══ Data in this exercise

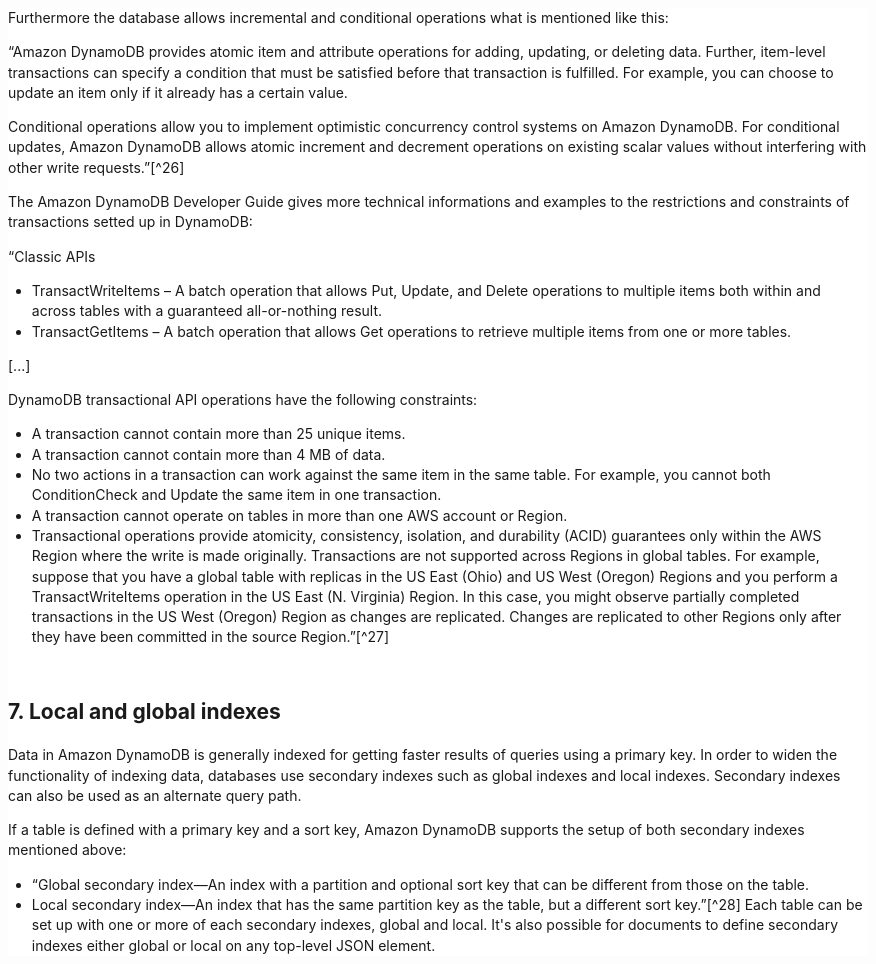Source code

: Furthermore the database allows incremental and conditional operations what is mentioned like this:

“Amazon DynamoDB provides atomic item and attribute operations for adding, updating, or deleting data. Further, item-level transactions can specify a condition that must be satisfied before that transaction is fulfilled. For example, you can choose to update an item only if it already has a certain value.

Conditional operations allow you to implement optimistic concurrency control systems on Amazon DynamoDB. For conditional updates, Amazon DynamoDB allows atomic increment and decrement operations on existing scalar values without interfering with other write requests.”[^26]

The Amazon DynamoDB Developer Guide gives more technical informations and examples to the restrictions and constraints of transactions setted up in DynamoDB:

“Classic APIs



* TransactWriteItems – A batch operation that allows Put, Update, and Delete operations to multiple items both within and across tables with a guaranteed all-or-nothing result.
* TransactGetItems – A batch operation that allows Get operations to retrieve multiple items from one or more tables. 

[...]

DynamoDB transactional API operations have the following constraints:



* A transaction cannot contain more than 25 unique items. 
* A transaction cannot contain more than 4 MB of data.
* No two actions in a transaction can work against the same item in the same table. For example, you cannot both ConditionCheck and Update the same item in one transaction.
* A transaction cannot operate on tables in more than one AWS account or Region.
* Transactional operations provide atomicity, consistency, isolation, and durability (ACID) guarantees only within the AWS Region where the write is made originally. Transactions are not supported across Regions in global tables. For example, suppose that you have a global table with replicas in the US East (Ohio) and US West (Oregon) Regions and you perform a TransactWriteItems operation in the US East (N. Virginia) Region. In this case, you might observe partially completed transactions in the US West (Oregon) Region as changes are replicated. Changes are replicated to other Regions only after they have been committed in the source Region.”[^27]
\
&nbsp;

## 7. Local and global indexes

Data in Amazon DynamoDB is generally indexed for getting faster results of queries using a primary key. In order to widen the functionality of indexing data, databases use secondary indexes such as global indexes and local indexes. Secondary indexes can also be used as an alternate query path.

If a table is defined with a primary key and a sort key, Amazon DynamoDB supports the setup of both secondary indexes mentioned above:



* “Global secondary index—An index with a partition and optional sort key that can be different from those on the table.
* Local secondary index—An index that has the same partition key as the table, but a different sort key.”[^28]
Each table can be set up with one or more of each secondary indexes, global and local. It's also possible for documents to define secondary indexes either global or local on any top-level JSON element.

════
══ Data in this exercise

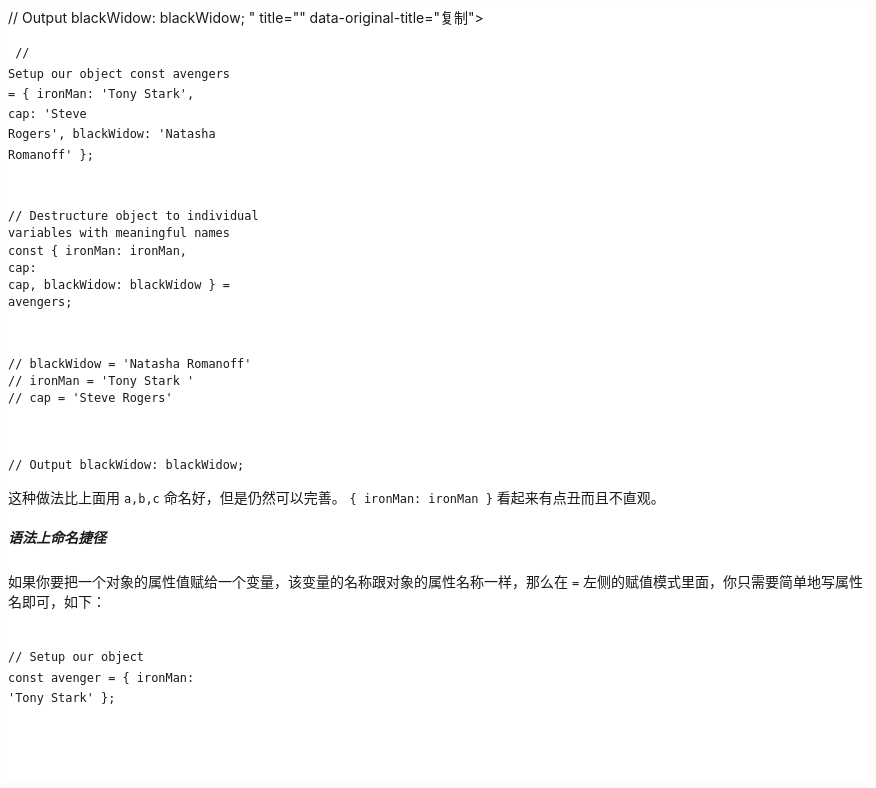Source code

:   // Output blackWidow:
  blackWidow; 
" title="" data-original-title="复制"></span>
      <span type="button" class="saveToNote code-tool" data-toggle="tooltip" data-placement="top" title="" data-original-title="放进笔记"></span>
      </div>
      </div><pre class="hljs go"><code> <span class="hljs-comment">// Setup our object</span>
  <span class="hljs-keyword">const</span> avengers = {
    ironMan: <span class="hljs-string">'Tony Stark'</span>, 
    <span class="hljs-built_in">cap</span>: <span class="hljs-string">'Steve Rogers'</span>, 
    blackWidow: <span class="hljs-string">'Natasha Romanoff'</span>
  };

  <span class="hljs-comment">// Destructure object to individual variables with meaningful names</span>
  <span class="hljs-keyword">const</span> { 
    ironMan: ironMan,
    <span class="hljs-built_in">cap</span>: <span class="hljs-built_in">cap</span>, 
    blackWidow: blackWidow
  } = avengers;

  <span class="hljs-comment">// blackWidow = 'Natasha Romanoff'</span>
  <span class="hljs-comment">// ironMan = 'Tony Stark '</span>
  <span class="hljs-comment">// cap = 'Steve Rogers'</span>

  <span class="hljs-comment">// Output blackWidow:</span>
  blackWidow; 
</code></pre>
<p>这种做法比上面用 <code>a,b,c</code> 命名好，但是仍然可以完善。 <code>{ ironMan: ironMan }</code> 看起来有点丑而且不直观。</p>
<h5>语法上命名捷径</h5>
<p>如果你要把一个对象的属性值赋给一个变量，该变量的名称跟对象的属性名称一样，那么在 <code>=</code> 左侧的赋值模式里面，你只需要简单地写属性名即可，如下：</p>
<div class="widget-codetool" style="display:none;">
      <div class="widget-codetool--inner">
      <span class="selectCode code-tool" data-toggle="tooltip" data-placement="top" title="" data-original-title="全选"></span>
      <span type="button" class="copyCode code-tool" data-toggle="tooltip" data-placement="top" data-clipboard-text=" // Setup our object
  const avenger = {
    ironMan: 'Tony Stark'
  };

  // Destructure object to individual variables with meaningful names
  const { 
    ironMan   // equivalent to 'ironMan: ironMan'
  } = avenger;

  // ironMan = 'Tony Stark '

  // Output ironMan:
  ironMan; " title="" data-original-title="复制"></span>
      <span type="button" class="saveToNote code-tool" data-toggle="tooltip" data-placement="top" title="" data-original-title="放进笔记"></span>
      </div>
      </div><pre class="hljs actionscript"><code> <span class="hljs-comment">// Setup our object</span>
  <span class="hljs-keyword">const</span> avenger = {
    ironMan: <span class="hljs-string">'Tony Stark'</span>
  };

════
══ Data in this exercise

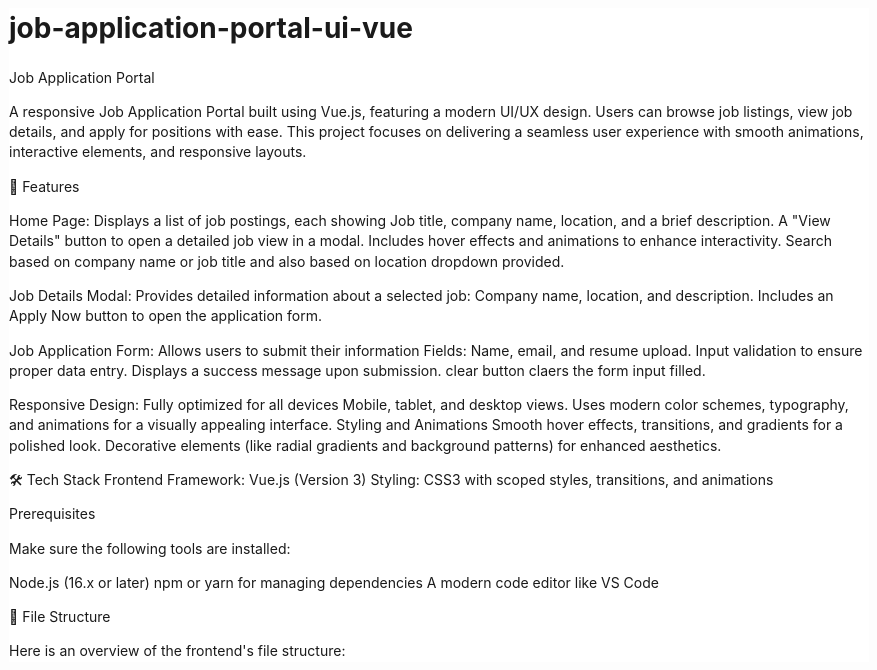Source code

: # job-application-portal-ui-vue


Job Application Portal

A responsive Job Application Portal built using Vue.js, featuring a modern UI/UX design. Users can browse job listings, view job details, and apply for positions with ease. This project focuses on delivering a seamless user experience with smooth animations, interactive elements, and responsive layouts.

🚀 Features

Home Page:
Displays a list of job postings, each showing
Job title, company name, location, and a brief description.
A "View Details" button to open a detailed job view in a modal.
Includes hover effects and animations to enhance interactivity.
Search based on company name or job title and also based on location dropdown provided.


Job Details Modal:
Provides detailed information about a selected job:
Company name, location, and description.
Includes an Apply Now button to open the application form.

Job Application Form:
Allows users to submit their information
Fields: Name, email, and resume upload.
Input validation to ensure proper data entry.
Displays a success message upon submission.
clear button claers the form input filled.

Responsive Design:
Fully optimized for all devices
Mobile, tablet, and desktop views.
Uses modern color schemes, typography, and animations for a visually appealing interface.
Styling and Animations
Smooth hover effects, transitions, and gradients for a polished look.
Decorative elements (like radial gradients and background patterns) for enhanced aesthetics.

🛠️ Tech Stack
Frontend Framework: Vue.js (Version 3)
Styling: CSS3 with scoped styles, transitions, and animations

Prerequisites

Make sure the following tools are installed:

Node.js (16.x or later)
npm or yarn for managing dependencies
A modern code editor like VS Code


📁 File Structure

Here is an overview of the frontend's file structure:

════

== What is required ==
Take the part of the records that opens with the line containing "blackWidow = 'Natasha Romanoff'</span>" and closes with the line containing "cap = 'Steve Rogers'</span>", and swap "Natasha Romanoff" for "Wanda Maximoff". Give back only those lines, with nothing else altered.

== Solution for this problem ==
  <span class="hljs-comment">// blackWidow = 'Wanda Maximoff'</span>
  <span class="hljs-comment">// ironMan = 'Tony Stark '</span>
  <span class="hljs-comment">// cap = 'Steve Rogers'</span>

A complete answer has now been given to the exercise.